During the party, when talking about my “why”, I mentioned I started doing this particular business to pay off my $19,000 (yes, NINETEEN THOUSAND DOLLAR) QVC credit card bill. Everyone in the group gasped. They usually did. Yep, someone had the same issue. I liked to blame my husband. He snored something fierce back in those days, before the CPAP machine. And I had to fall asleep to the TV blaring to drown out his snoring. And what else is on at 2 AM? Not much. I became very friendly with QVC, my QVC credit card, and many of their products. You know it’s bad when QVC is on speed dial, and the UPS man comes to your house several times a week with packages.

So, I mentioned the $19,000 QVC credit card bill, and the hostesses sister asked what in the world I could get at QVC for $19,000. I replied, “Oh, many of my clothes, my make up, purses, and…my Spanx.” Truth be told, I bought a TON of jewelry as well, but since I sold jewelry, the last thing I was going to do was turn them onto Judith Ripka jewelry on QVC. I can now say, THAT is what I wore when I was not working. It’s amazing…but I digress.
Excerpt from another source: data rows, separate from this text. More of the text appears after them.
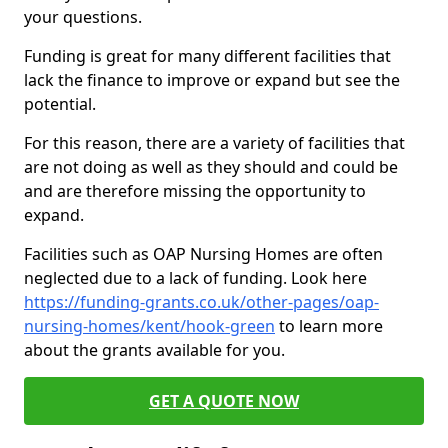
your questions.
Funding is great for many different facilities that
lack the finance to improve or expand but see the
potential.
For this reason, there are a variety of facilities that
are not doing as well as they should and could be
and are therefore missing the opportunity to
expand.
Facilities such as OAP Nursing Homes are often
neglected due to a lack of funding. Look here
https://funding-grants.co.uk/other-pages/oap-
nursing-homes/kent/hook-green
to learn more
about the grants available for you.
GET A QUOTE NOW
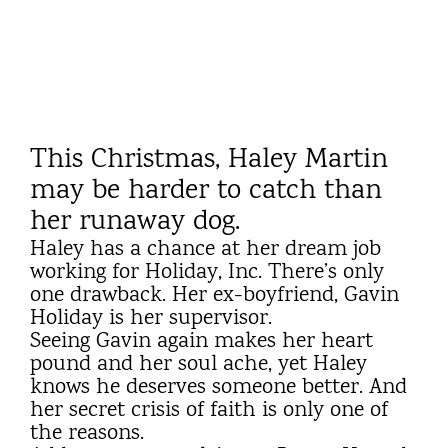
This Christmas, Haley Martin
may be harder to catch than
her runaway dog.
Haley has a chance at her dream job
working for Holiday, Inc. There’s only
one drawback. Her ex-boyfriend, Gavin
Holiday is her supervisor.
Seeing Gavin again makes her heart
pound and her soul ache, yet Haley
knows he deserves someone better. And
her secret crisis of faith is only one of
the reasons.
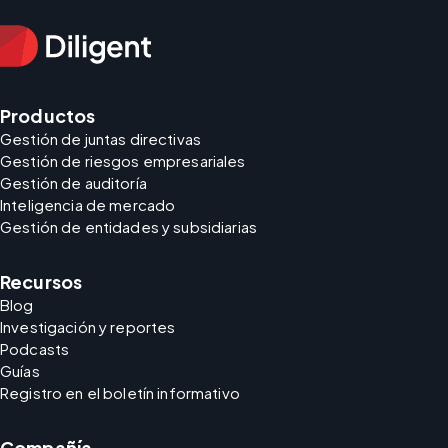
Productos
Gestión de juntas directivas
Gestión de riesgos empresariales
Gestión de auditoría
Inteligencia de mercado
Gestión de entidades y subsidiarias
Recursos
Blog
Investigación y reportes
Podcasts
Guías
Registro en el boletín informativo
Compañía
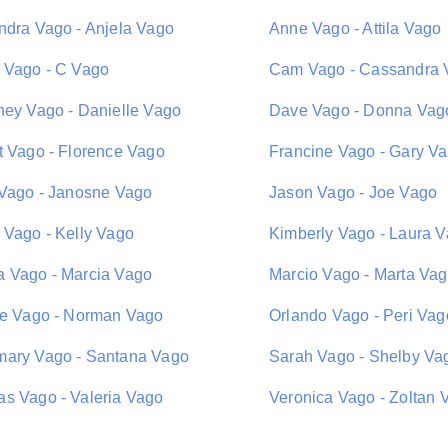
ndra Vago - Anjela Vago
Anne Vago - Attila Vago
 Vago - C Vago
Cam Vago - Cassandra 
ney Vago - Danielle Vago
Dave Vago - Donna Vag
t Vago - Florence Vago
Francine Vago - Gary V
 Vago - Janosne Vago
Jason Vago - Joe Vago
 Vago - Kelly Vago
Kimberly Vago - Laura 
 Vago - Marcia Vago
Marcio Vago - Marta Va
ie Vago - Norman Vago
Orlando Vago - Peri Vag
ary Vago - Santana Vago
Sarah Vago - Shelby Va
s Vago - Valeria Vago
Veronica Vago - Zoltan 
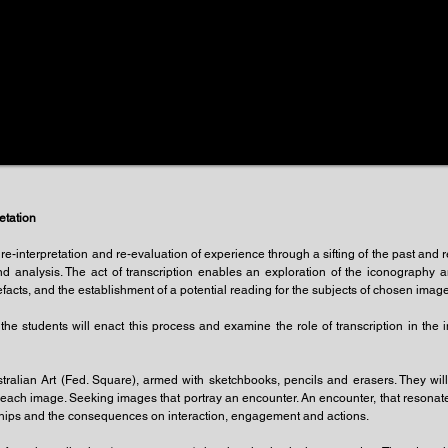
etation
f re-interpretation and re-evaluation of experience through a sifting of the past and 
d analysis. The act of transcription enables an exploration of the iconography
facts, and the establishment of a potential reading for the subjects of chosen images
he students will enact this process and examine the role of transcription in the in
tralian Art (Fed. Square), armed with sketchbooks, pencils and erasers. They will 
f each image. Seeking images that portray an encounter. An encounter, that resonate
tionships and the consequences on interaction, engagement and actions.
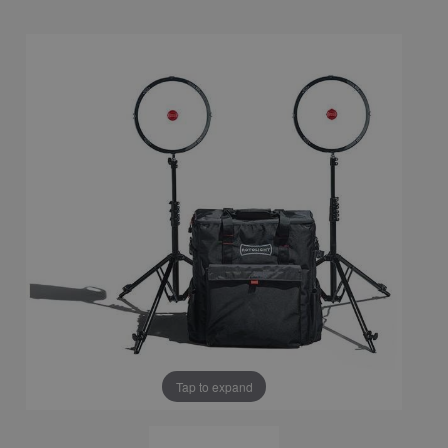
Tap to expand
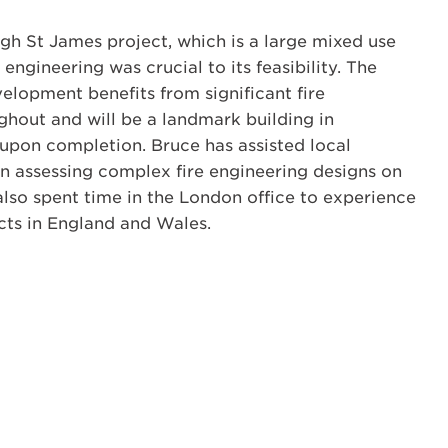
gh St James project, which is a large mixed use
ngineering was crucial to its feasibility. The
lopment benefits from significant fire
ghout and will be a landmark building in
 upon completion. Bruce has assisted local
 in assessing complex fire engineering designs on
also spent time in the London office to experience
cts in England and Wales.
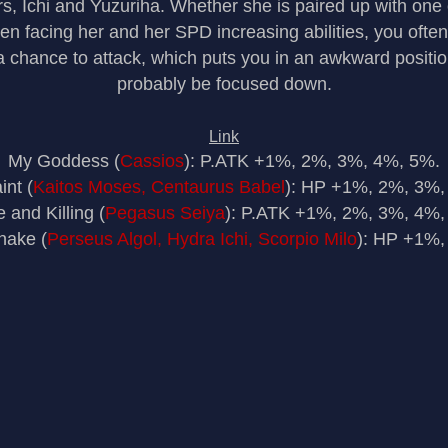
s, Ichi and Yuzuriha. Whether she is paired up with one
n facing her and her SPD increasing abilities, you often
 a chance to attack, which puts you in an awkward positi
probably be focused down.
Link
My Goddess (
Cassios
): P.ATK +1%, 2%, 3%, 4%, 5%.
int (
Kaitos Moses, Centaurus Babel
): HP +1%, 2%, 3%,
 and Killing (
Pegasus Seiya
): P.ATK +1%, 2%, 3%, 4%,
nake (
Perseus Algol, Hydra Ichi, Scorpio Milo
): HP +1%,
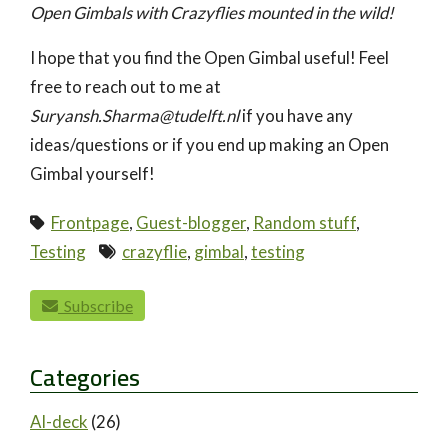
Open Gimbals with Crazyflies mounted in the wild!
I hope that you find the Open Gimbal useful! Feel
free to reach out to me at
Suryansh.Sharma@tudelft.nl
if you have any
ideas/questions or if you end up making an Open
Gimbal yourself!
Frontpage
,
Guest-blogger
,
Random stuff
,
Testing
crazyflie
,
gimbal
,
testing
paging-navigation
Subscribe
Categories
AI-deck
(26)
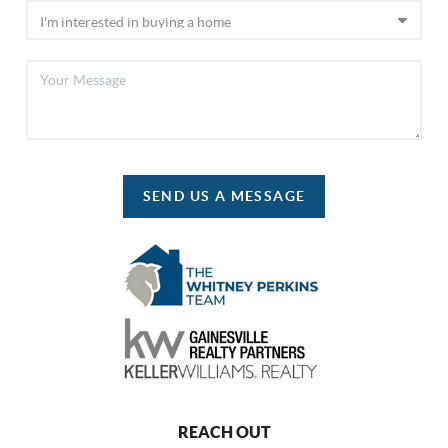
SEND US A MESSAGE
REACH OUT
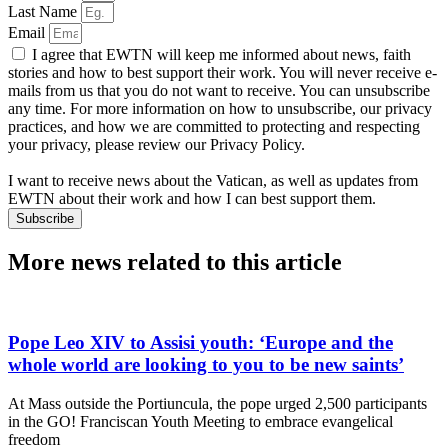
Last Name
Email
I agree that EWTN will keep me informed about news, faith
stories and how to best support their work. You will never receive e-
mails from us that you do not want to receive. You can unsubscribe
any time. For more information on how to unsubscribe, our privacy
practices, and how we are committed to protecting and respecting
your privacy, please review our Privacy Policy.
I want to receive news about the Vatican, as well as updates from
EWTN about their work and how I can best support them.
Subscribe
More news related to this article
Pope Leo XIV to Assisi youth: ‘Europe and the
whole world are looking to you to be new saints’
At Mass outside the Portiuncula, the pope urged 2,500 participants
in the GO! Franciscan Youth Meeting to embrace evangelical
freedom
She then asked what Spanx was. This was many years ago, before Spanx was a household word and used generically for “fat-sucking undergarments”. Spanx was brand new, Oprah had not discovered it, and you pretty much could find it only at Nordstrom’s and QVC.

I pulled out the bottom of my tank top and said, “This is Spanx–it’s great–it sucks in your fat and smooths out your lumps and bumps. It’s like an American Express card…I don’t leave home without it.”

The hostesses sister then replied, “Well, obviously you ain’t wearing no Spanx on the bottom.”

WHHHHHHHHHAAAAAAAAAAAAAAAAAAAAAAAT?

I was not sure I heard her correctly, so I asked her to repeat herself.

“Obviously you ain’t wearing no Spanx on the bottom. No way does a white girl have a booty like that naturally–you got to be wearing padded booty pants.”

I had no idea what she was talking about, but, it didn’t sound nice. I asked her to hold out the cards I had given her…and I took them away! I joked (half-joked…I was tired and basically I think she just said I had a big butt) with her and said, “I don’t know what padded booty pants are, but let me tell you something…I got so sunburned in Hawaii, I have NO PANTS ON. No underpants, no padded booty pants, NOTHING but these,” as I grabbed my black palazzo pants.

Now, I should point out, I was the only white person in this group, and it was a very large party. Right away, they could not understand why I took her cards away. I said, “I am not sure what padded booty pants are, but telling me I have a big butt is not going to make you win any of my prizes. My game, my rules. Rule #1, telling Joyce she has a big butt is rude.”

Everyone started speaking at once, but the general point everyone made was she was complimenting me. They all insisted that in the African-American community, having a big bubble butt like mine is very desired, and I should be flattered. I pointed out that, not sure if anyone noticed, but I am not African American, and we strive to NOT have a butt like mine.

Then a girl from across the room, decided to illustrate the point further. She said, “Listen, I WISH I had a big ole bubble butt like yours! I don’t and have to do this.” She unzipped her pants, reached down the back of her pants, and pulled something out. I AM DEAD SERIOUS. It was a big foam butt-like thing. I quickly learned that it was the “padding” part of her padded booty pants. I have had MANY things happen in my direct-selling career at my parties, many things I can’t even put here, but never have I had someone basically pull a prosthetic butt out of their underpants, and tell me they wear it so they can look more like ME.

I AM NOT KIDDING. Padded booty pants are a real thing, this gal was wearing them, to “look like me”…and I should be flattered.

I gave the hostesses sister her cards back. I mean, at this point, what can I even say back except “thank you”?

And then I went on the Adkins Diet the next day and lost 30 pounds in the next six months. Ironically, no matter how much weight I lose, I still look like I am wearing padded booty pants.